The depiction of the Aztec conquest of Toluca in the Codex Mendoza, showing the burning-temple glyph

A couple of ways of separating these hypotheses are to look at the timing of the burning, and the degree of primary refuse left behind (Cameron and Tomka 1993; Inomata and Webb 2003). First, do all of the burned structures date to a single phase? If they do, this would suggest that they were burned as part of an event affecting the whole site, such as the Aztec conquest or the Spanish congregación policy. In fact, the three most severely burned structures at the site (in Units 315, 316, and 317) each dates to a different phase, which means that house burning was an ongoing activity throughout the site’s history. Second, how cleaned out were the houses before they burned? If burning is a planned, scheduled activity (such as for pest control, or congregación), people have time to remove all of their things from the house beforehand and there won’t be many artifacts left on the floor.
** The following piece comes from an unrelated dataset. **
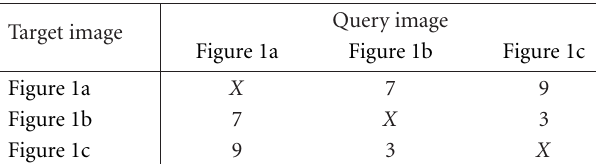
Table 1: Percentages of pixels with the same spatial coordinates whose rank measures within the green target and query images of Figure 1 are equal ( L = 256).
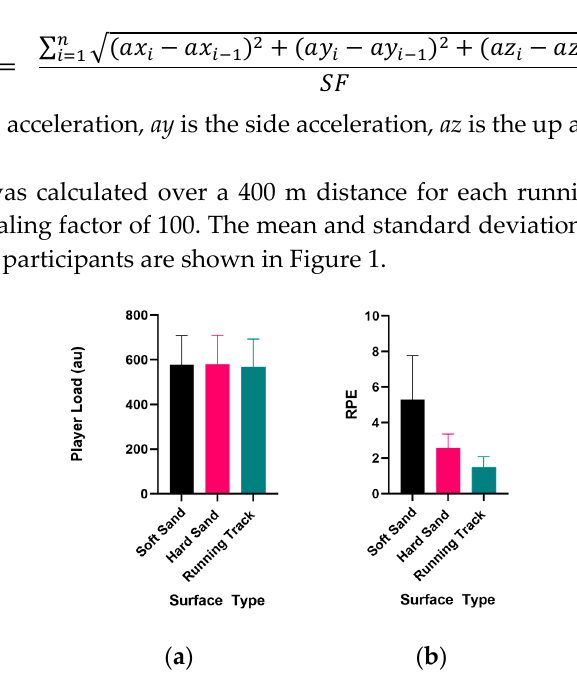
Figure 1. ( a ) Mean Player load (PL) and standard deviation bar calculated for each surface type; ( b ) Mean values of the self-assessed RPE and standard deviation bar calculated for each surface type.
In contrast, if the burning is unexpected (such as for conquest, or an accidental fire), the contents of the house are likely to burn with it and many of them may not be salvageable after the fire. One of the things we noticed during excavation at Calixtlahuaca was how few artifacts were found on floors, or in other primary contexts. Compared to many other projects, we found few whole or reconstructable pots (only 32), and only one of those, Vessel 2, was found on a floor, rather than in a burial or broken in a trash pit. Taken together, these two lines of evidence would suggest intentional, regular, planning burning, likely by the occupants of the houses themselves.

Vessel 2, a locally-produced version of Aztec Orangeware, found on the floor of the house in Unit 309


References:

Cameron, Catherine M. and Steve A. Tomka (editors)
                1993       Abandonment of Settlement and Regions: Ethnoarchaeological and Archaeological Approaches. Cambridge University Press, New York.

Inomata, Takeshi and Ronald W. Webb
                2003       Archaeological Studies of Abandonment in Middle America. . In The Archaeology of Settlement Abandonment in Middle America, edited by T. Inomata and R. W. Webb, pp. 1-12. Foundations in Archaeological Inquiry, J. M. Skibo, general editor. The University of Utah Press, Salt Lake City.

Karabowicz, Amy
                2009       Wattle and Daub Architecture at Calixtlahuaca, Mexico: Experimental Analyses and a Comparative Study with Europe. Senior Honors Thesis, Barrett Honor's College, Arizona State University, Tempe, AZ.